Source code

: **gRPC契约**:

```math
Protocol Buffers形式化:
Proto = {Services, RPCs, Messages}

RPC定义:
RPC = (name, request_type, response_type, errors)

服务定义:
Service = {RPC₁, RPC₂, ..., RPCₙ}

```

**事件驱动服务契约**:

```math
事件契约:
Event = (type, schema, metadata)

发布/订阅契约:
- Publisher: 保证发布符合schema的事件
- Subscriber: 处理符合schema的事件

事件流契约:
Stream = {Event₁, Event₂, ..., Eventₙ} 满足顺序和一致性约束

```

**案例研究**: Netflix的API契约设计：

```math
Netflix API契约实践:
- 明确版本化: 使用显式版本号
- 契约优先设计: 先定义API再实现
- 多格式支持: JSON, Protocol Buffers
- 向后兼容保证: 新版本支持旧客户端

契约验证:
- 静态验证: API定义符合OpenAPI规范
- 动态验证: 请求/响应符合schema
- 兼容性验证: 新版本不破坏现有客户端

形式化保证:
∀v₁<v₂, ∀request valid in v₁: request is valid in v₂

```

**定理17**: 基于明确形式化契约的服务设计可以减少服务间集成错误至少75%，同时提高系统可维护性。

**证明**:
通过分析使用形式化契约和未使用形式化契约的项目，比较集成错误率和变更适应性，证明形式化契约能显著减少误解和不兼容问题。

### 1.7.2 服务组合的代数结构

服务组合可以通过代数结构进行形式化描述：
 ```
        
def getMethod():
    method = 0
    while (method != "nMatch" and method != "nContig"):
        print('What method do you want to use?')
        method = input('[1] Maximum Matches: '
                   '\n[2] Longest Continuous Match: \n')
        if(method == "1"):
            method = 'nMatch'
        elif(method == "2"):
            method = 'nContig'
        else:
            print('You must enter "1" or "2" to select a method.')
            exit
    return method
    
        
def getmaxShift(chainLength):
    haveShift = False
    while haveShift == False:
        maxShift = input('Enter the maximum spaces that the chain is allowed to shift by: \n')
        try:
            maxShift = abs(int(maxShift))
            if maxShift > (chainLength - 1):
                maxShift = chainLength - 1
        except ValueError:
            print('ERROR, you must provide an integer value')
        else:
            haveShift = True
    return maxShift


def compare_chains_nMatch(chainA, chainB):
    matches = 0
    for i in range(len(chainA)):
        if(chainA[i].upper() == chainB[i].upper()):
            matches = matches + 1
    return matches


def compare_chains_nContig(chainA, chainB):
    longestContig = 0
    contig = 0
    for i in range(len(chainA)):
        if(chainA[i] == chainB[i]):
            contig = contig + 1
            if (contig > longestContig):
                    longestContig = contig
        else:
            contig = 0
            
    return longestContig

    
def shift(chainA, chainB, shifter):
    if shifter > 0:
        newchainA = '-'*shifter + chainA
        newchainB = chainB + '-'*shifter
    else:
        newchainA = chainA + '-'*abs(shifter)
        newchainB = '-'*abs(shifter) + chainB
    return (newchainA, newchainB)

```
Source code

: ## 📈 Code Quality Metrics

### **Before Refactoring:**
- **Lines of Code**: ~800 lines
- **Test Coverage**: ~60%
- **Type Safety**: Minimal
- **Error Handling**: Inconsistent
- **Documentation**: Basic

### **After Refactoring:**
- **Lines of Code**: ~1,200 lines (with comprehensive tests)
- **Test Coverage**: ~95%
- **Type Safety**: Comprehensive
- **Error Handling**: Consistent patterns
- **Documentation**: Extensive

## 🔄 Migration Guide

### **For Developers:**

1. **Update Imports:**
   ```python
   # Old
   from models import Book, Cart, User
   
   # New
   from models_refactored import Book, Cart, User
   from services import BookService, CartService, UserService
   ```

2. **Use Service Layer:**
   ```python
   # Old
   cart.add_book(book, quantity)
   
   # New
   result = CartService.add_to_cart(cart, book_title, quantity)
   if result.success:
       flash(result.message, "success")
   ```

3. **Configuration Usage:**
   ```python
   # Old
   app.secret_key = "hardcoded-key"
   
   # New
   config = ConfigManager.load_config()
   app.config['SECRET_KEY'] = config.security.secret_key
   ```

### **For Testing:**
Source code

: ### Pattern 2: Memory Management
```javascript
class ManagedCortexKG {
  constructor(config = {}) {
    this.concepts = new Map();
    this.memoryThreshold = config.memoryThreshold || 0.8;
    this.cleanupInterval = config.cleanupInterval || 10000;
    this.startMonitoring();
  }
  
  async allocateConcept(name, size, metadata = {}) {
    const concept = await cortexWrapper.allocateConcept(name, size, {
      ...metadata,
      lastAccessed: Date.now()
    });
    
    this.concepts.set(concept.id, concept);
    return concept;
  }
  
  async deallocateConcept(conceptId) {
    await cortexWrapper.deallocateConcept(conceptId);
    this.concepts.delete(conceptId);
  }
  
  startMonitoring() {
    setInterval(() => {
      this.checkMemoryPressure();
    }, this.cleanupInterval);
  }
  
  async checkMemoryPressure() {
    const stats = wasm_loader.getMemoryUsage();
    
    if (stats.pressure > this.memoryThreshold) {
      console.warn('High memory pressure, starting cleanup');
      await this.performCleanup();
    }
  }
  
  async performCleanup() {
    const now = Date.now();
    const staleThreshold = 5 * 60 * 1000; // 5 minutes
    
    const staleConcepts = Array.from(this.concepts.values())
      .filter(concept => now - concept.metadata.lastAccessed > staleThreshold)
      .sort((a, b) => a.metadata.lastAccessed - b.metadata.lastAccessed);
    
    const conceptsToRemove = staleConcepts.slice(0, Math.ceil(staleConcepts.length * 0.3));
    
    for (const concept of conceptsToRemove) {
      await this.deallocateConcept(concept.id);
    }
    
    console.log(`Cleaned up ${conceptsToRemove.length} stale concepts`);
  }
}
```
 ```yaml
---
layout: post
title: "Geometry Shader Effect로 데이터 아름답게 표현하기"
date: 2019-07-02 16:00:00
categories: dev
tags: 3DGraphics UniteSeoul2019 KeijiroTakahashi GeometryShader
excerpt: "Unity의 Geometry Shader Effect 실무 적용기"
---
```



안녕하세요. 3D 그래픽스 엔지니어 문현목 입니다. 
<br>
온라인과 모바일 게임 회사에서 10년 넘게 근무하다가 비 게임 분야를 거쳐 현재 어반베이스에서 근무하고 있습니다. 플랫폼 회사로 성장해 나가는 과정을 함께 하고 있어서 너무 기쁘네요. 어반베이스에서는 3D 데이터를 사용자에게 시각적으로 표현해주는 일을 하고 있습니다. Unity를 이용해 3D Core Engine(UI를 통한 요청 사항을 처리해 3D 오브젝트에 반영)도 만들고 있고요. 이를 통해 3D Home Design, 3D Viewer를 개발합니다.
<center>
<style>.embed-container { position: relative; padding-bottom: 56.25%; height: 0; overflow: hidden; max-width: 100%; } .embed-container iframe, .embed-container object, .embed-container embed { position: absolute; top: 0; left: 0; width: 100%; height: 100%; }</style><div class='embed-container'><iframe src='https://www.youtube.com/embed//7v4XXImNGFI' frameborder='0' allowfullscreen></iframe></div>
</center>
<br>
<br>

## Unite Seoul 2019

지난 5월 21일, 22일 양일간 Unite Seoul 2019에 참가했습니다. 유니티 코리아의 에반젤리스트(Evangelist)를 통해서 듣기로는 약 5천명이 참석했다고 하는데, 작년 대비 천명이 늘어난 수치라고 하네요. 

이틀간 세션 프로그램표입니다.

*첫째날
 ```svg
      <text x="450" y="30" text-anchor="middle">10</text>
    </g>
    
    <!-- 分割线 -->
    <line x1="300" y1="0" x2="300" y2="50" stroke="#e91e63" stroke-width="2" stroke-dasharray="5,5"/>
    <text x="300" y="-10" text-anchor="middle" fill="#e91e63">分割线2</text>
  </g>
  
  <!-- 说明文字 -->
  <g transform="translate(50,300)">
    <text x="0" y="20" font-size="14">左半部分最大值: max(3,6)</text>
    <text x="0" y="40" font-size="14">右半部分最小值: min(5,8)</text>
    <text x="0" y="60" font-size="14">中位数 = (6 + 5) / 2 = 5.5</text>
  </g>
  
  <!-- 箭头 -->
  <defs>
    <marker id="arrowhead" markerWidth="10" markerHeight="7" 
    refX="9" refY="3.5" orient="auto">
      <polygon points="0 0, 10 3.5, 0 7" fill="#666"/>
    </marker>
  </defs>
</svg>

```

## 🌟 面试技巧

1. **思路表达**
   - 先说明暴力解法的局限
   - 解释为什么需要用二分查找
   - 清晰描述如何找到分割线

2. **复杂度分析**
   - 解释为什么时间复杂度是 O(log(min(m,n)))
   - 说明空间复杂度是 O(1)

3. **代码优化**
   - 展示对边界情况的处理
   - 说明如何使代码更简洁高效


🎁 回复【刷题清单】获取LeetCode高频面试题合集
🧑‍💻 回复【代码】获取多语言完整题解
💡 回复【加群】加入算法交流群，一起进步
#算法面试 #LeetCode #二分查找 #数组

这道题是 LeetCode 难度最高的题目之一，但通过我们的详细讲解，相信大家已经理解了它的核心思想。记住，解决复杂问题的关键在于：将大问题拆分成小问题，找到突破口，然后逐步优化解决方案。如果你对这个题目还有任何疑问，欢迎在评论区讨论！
★ ★ ★ ★
• AIM OF THE EXERCISE
When a line of the records has the word "while", pick it out and copy it.

• ANSWER TO THIS EXERCISE
    while (method != "nMatch" and method != "nContig"):
    while haveShift == False:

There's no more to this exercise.